TODO: The high bit of each word is used as a tag to identify whether the word points to a rib.
- A word with the high bit set is a 15-bit signed integer value. To recover an ordinary 16-bit value when needed, bit 14 is copied to bit 15. For many operations, it's sufficient to treat values as unsigned and just make sure to set the high bit if it might have been cleared (e.g. due to overflow.)
- A word with the high bit unset is the address of a rib in memory, treated as unsigned and divided by three, so that every possible rib address fits in the range of 15-bit unsigned values.

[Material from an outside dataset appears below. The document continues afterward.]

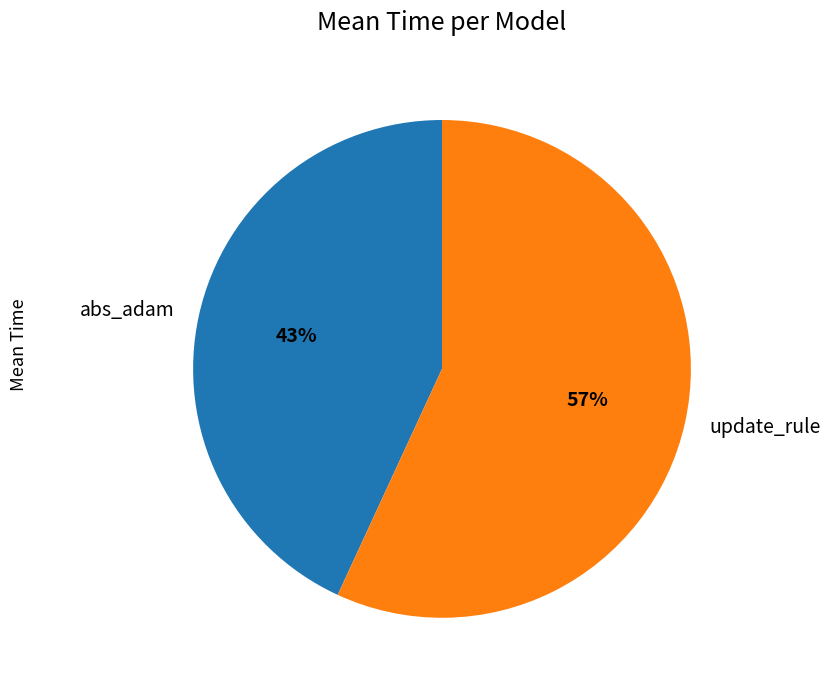

True or false: abs_adam accounts for 53% of the total.

False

Note: Ribbit's C implementation uses the low bit to tag integers, but that's not practical on this
CPU, which does not provide a right-shift instruction. Masking off the high bit can be done efficiently.
On the other hand, rib addresses only ever need to be generated incrementally so we only need the
extract
operation: multiply by 3 (with two "+" instructions.)
Future:
- really squeeze the bits and get each rib into 2 words. If possible, this saves 33% of the space, and adds a lot of cycles to decode the bits in the interpreter. And it might mean reducing the maximum number of ribs that can be addressed, which defeats the purpose.
To make efficient use of available memory, the symbol table and instruction graph produced by
Ribbit's compiler (rsc.py
) are decoded into ribs and included as "data" words in the ROM, using
big.py's extra #<int>
opcode.
The actual symbol
ribs that make up the symbol table have to be mutable, so they're constructed
in RAM during initialization. Their addresses are known ahead of time, so the code in ROM refers to
them directly.
Note: the REPL consumes about 2K ribs in memory, and takes about 2KB of encoded data in the Ribbit implementations. That means to initialize we need something like 6K of heap plus 2K words, plus some for stack.
Actual size in the implementation:
- Instruction ribs in the ROM for the REPL: 1,340 (4.0K words)
- String/char ribs in R0M for the symbol table: 1,170 (3.5K words)
- Initial ribs in RAM for the symbol table: 89 (267 words)
- Actual total ROM, including interpreter and tables: at least 11K.
A comment in the Ribbit source suggests that space for 48,000 ribs is needed to bootstrap. Presumably that refers to running the compiler, which is out of scope.
The program runs until memory is exhausted.
TODO: collect garbage.
With the current Jack compiler and the compiled
simulator, performance of the interpreter is good
enough to call interactive. However, if and when we decide to improve it, there are a couple of
obvious bottlenecks:
-
Symbol table lookup: the REPL's symbol table is at least 89 deep, and linear search in interpreted Scheme is currently consuming a large portion of the total time. Could experiment with a simple tree structure, which would be roughly log(90) = 6 levels deep.
-
Dispatching on instruction and primitive codes is relatively expensive. Could embed handler pointers directly in the ribs? Or just use more codes to flatten the amount of dispatching that's currently needed (e.g. separate codes for call slot, call symbol, jump to slot, jump to symbol). Either would require modifying the Scheme compiler to account for the new representation.